Para adesões que envolvem toda a cavidade abdominal, são necessários cerca de 3 meses para que evoluam completamente para adesões membranosas, ou seja, a chamada libertação de adesões. A libertação das adesões não é o desaparecimento das adesões, mas apenas a transformação em outra forma de adesões (ou seja, adesões membranosas).
 
1.2 Aderências maduras
As aderências maduras incluem aderências membranosas, aderências cicatrizadas e aderências mistas com ambas as características. As adesões membranosas são a forma final da evolução da adesão. Nesta altura, as aderências entre o intestino e o intestino tornam-se uma fina membrana fibrosa visível a olho nu, que é muito dura. No entanto, os espaços entre os tubos intestinais podem, portanto, ser rasgados e podem ser facilmente separados com tesouras cirúrgicas. Se a membrana for fina, pode mesmo ser separada de forma romba com a ponta de uma tesoura ou de um dedo. No entanto, se as aderências membranosas não estiverem completamente maduras, a separação romba pode causar rasgamento da camada muscular pulpuda da parede intestinal. A palavra “aderências” pode descrever as características das aderências membranosas, em que os intestinos estão apenas “ligados” uns aos outros, mas já não “pegajosos”.
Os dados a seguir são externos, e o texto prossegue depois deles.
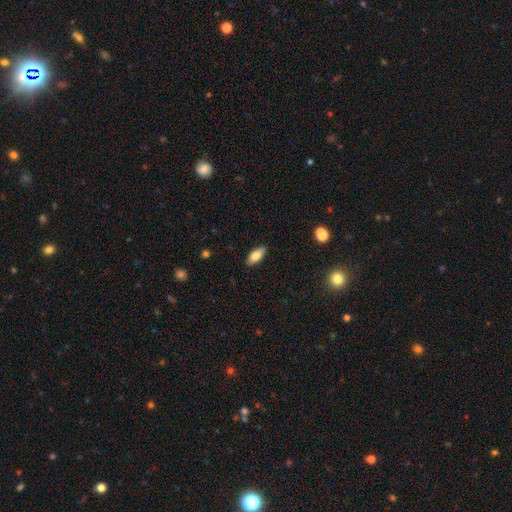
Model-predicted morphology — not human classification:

Adesões inflamatórias excessivas ou corpos estranhos microscópicos na cavidade abdominal estimularão a proliferação local de tecido fibroso, resultando em cicatrizes, tais como após traumatismo cutâneo, daí o termo aderências cicatriciais. As aderências do quelóide lamelar são como “cicatrizes” de pele, resistentes e quase sem limites. Requerem tesouras novas e afiadas para se separarem. Nos casos mais graves, é necessário um novo bisturi para cortar as aderências. As aderências com cicatrizes de punção, como rebites, são misturadas com as aderências membranosas e, se forçada e grosseiramente separadas, a camada plasmática intestinal é severamente rasgada e a camada mucosa é exposta. A peritonite esclerosante após a quimioterapia é a sua manifestação mais grave. As “aderências com fio” são tiras específicas de aderências de cicatrizes. As aderências mistas são aderências cicatrizadas misturadas com aderências membranosas, muitas vezes na sequência de grave contaminação ou infecção da cavidade abdominal, ou da adição das chamadas substâncias anti-adesivas. Após vários anos de peritonite esclerosante, as adesões podem evoluir lentamente para adesões mistas.
 
2 Tipos comuns de obstrução intestinal adesiva
1. 1 Obstrução intestinal pós-cirúrgica adesiva
Uma vez aberta a cavidade abdominal, as aderências abdominais irão inevitavelmente ocorrer. Teoricamente, qualquer operação de cesarianas resultará em aderências intestinais. No entanto, a obstrução intestinal por adesão nem sempre ocorre em todas as operações de cesariana. Alguns tipos de cirurgia têm uma maior incidência de obstrução intestinal adesiva pós-operatória. Exemplos incluem a pós-esplenectomia, perfuração pós-operatória do tracto gastrointestinal, gastrectomia parcial ou total pós-operatória, colecistectomia pós-operatória com incisão directa e apendicectomia pós-operatória para abcesso apendicular ou apendicectomia gangrenosa. Apenas uma condição é menos susceptível de formar extensas aderências após a cirurgia, nomeadamente a doença de Crohn. Neste grupo de pacientes existem apenas algumas aderências à volta da fístula ou à volta da anastomose.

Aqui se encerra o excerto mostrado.